Los exámenes de acceso a la universidad de la semana pasada han vuelto a ser polémicos porque había faltas de ortografía, porque eran muy fáciles, porque eran muy difíciles o porque creaban agravios comparativos entre comunidades autónomas. Algunas opiniones se han reunido incluso en una especie de plaza de Colón educativa: como el Estado de las autonomías es un desastre y hay quienes se aprovechan para beneficiar a su alumnado o para manipularlo, habría que centralizar y preparar pruebas únicas para garantizar la igualdad entre españoles.

Otra Evau es posible

Quizá podríamos aprovechar para debatir sobre cuestiones más de fondo, incluso sobre el sentido de la prueba en sí misma. Porque, aunque la ministra la defienda, no parece gustar ni al profesorado universitario que la prepara, ni al profesorado de Secundaria que muchas veces la corrige, ni mucho menos al estudiantado, que la considera clasista y excesivamente competitiva porque no hay suficientes plazas en la Universidad pública. Si consideramos que es necesario organizar algún tipo de prueba, deberíamos intentar ponernos de acuerdo en qué modelo preparar y bajo qué principios antes de criticar un contenido concreto. Actualmente los exámenes consisten en aplicar conocimientos aprendidos en cada materia de segundo de Bachillerato, que en muchas ocasiones pueden reproducirse de forma mecánica o memorística con la aplicación de fórmulas o la reproducción de apuntes. En este sentido, las clases consisten en terminar como sea el temario que pueda entrar en la prueba o incluso en preparar la prueba en sí misma. Cualquier otra actividad (un contenido no incluido en el examen, una actividad extraescolar…) es sospechosa de interrumpir el entrenamiento y de distraer al alumnado con asuntos «secundarios».

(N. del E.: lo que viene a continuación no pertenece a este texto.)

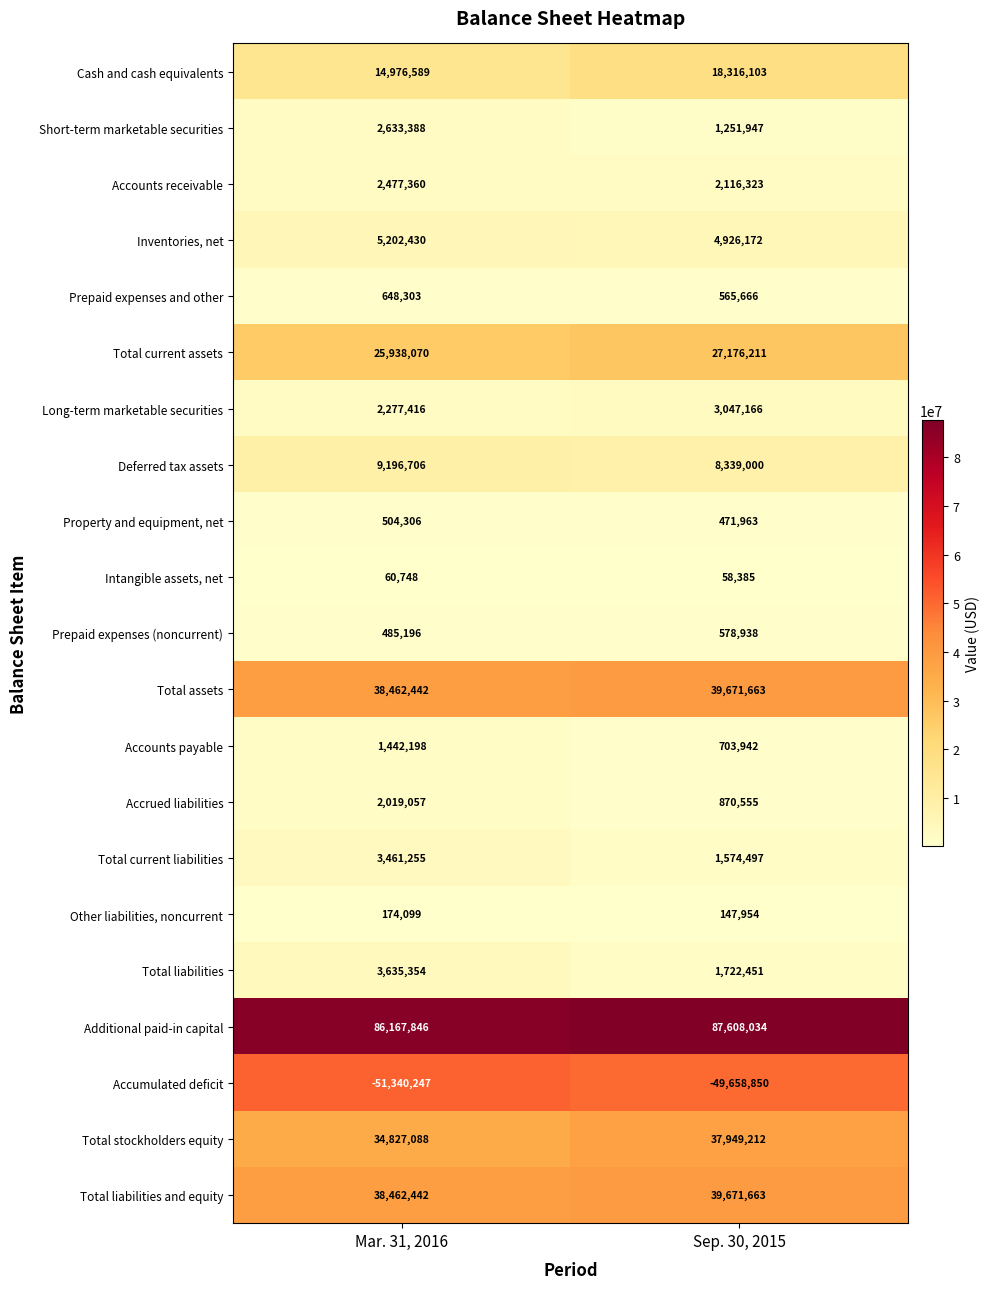

What value does the Inventories, net series have at Mar. 31, 2016, to the nearest 10?

5202430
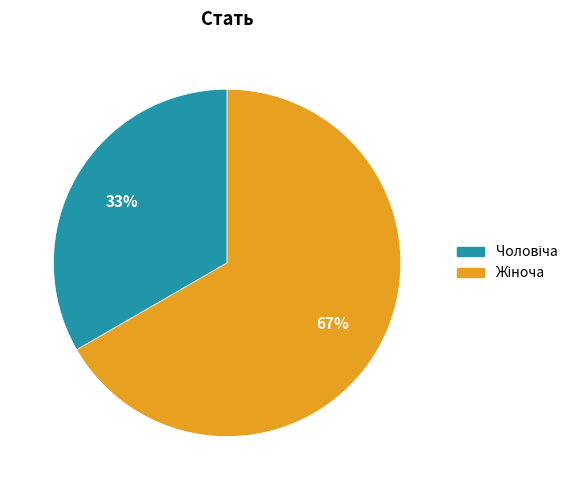

How many segments does this pie chart have?

2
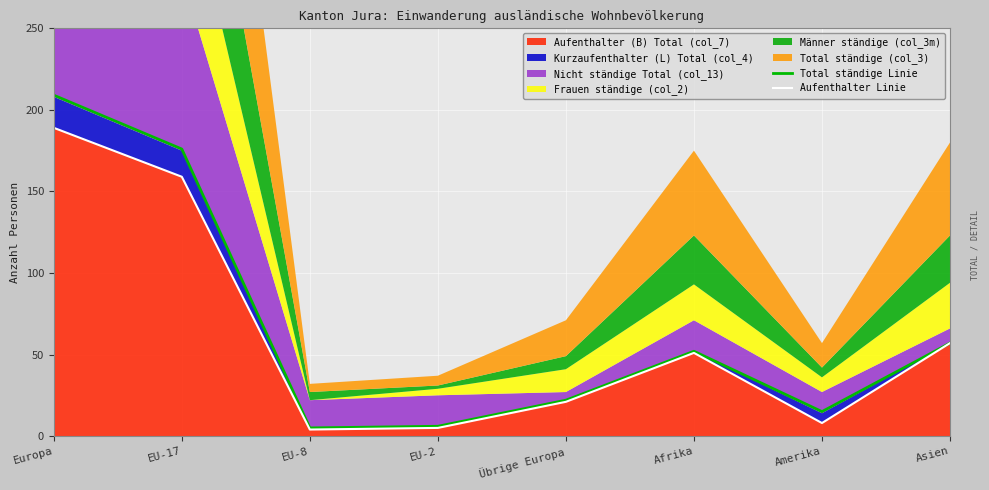

How many lines are shown in the chart?

2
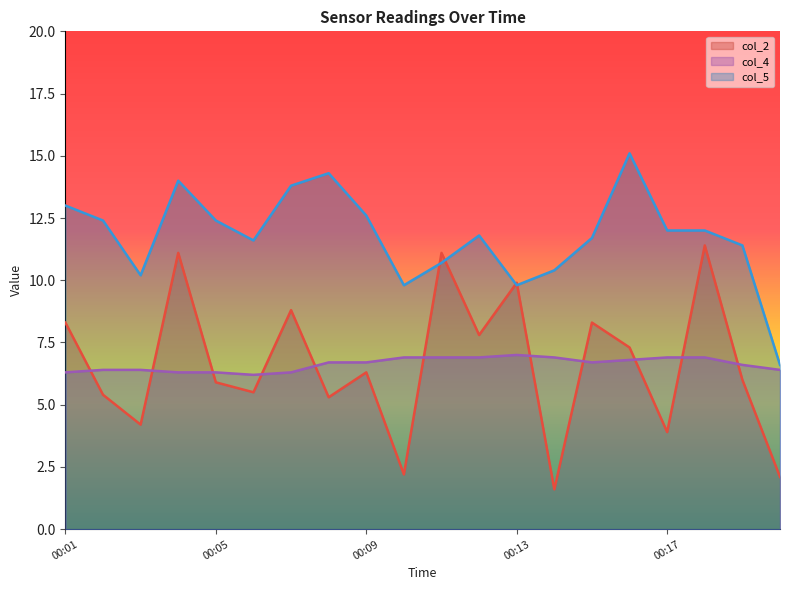

What is the minimum value shown in the chart?

1.6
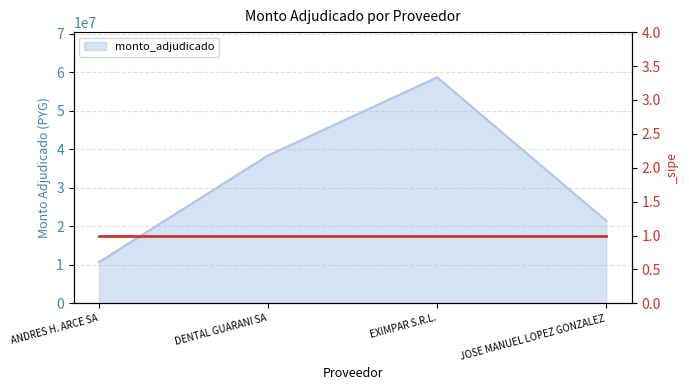

What is the value of the 2nd point from the left?

38392000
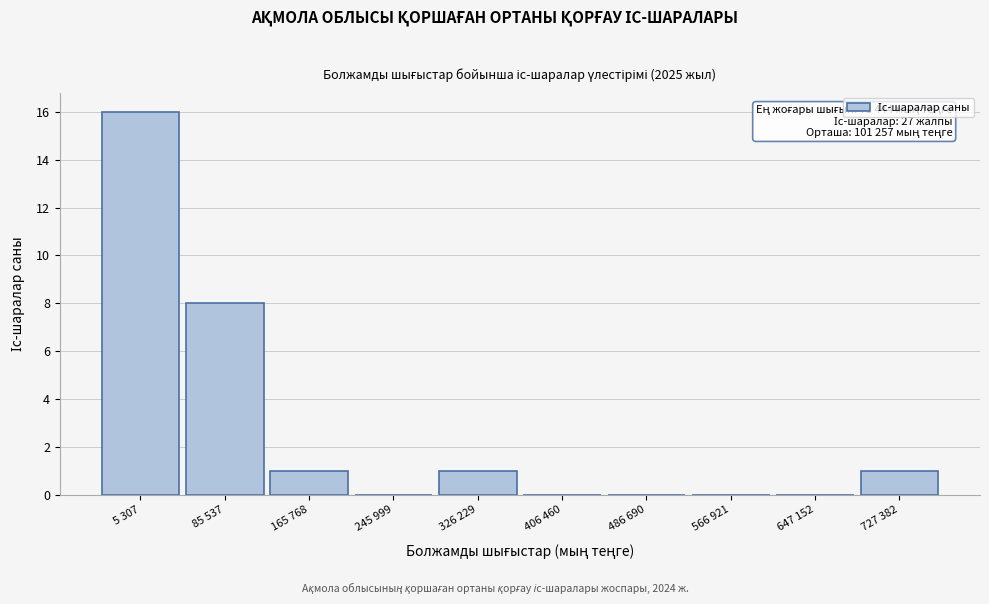

Reading right to left, extract all data points from this chart.

727 382=1	647 152=0	566 921=0	486 690=0	406 460=0	326 229=1	245 999=0	165 768=1	85 537=8	5 307=16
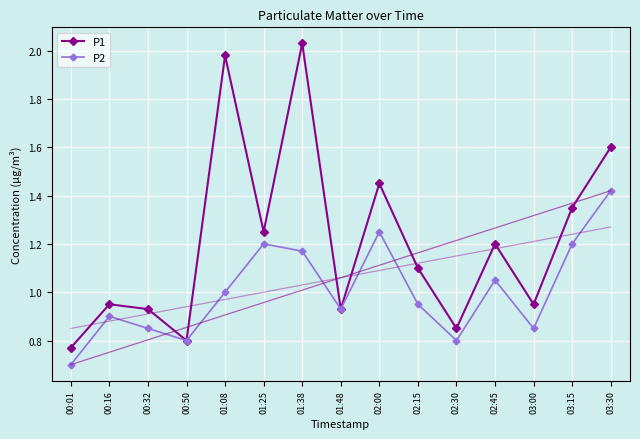

Which category has the highest value in the P2 series?

03:30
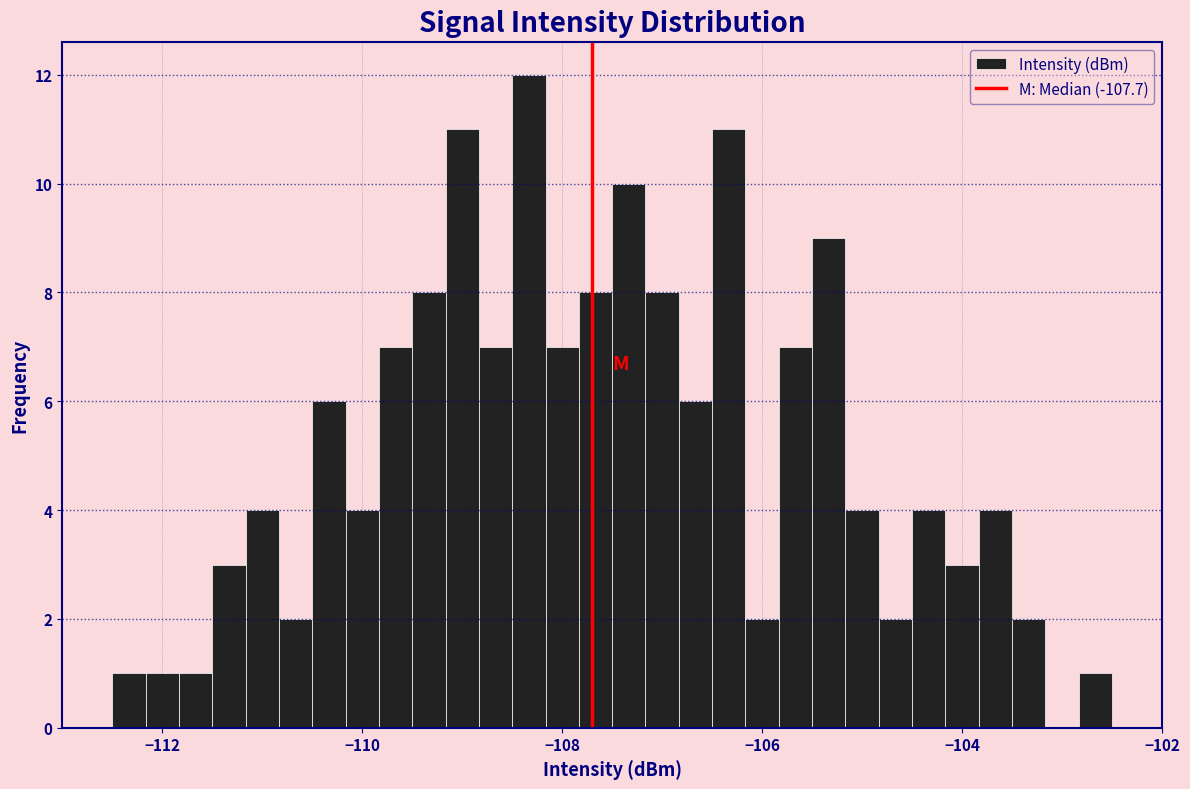

Read against the x-axis, roughly where is the centre of the tallest bar?

-108.4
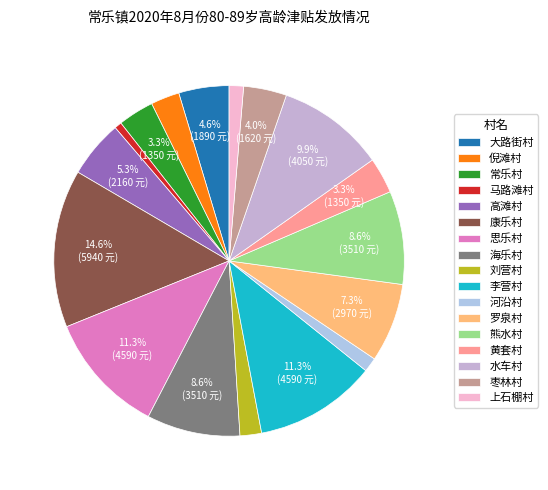

True or false: 熊水村 accounts for 9% of the total.

True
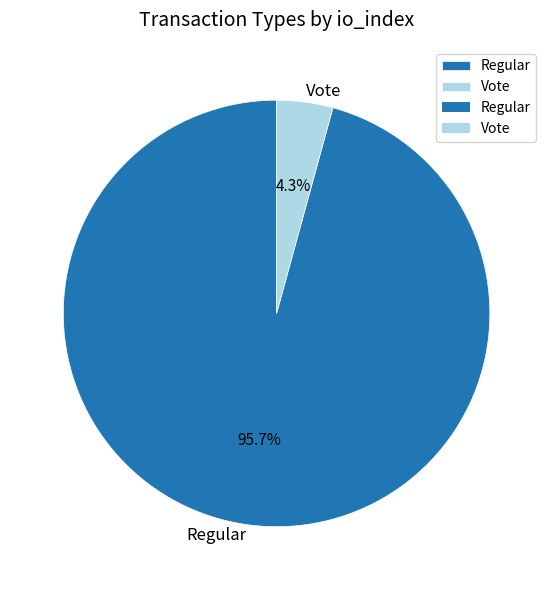

To the nearest percent, what percentage of the pie is Vote?

4%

Hay otras formas de cerrar la etapa de Bachillerato para dar acceso a la universidad, que seguramente tampoco serán perfectas ni gustarán a todo el mundo, pero que podrían contribuir a reducir la tensión de las pruebas finales. Me refiero a intentar romper con las asignaturas y los contenidos concretos, reducir el número de exámenes y proponer ejercicios de madurez por ámbitos, como las ciencias sociales, las ingenierías, o el sector sanitario, por ejemplo. Debería valorarse si se comprende un texto, si se consigue elaborar una síntesis con varios de ellos, si se es capaz de sostener una argumentación o si se saben resolver problemas de distinta naturaleza. Así se conseguiría trabajar con autonomía en los centros, con menos nervios por llegar a acumular contenidos y no daría la impresión, a veces, de que se trabaja en una academia de preparación de exámenes de acceso. Por otro lado, el alumnado que haya accedido ya a cierto nivel de idioma y pueda acreditarlo, ¿por qué debe realizar otra prueba? Es lógico que puedan surgir críticas, como qué sucederá con los aspectos más controvertidos del siglo XX (histórico, literario, filosófico) en los centros ultracatólicos sin que haya una prueba externa concreta, qué deberá hacer el alumnado que dude entre varios itinerarios o qué peso tendrá en la nota final para acceder a la universidad, pero creo que merece la pena intentar una reforma en profundidad del sistema.

Una vez que se hayan consensuado unas líneas básicas, las comunidades autónomas, que tienen las competencias transferidas de acuerdo con nuestro ordenamiento constitucional, serían las encargadas de preparar estas pruebas. No sería muy constitucionalista defender lo contrario, aunque se haga desde la plaza de Colón.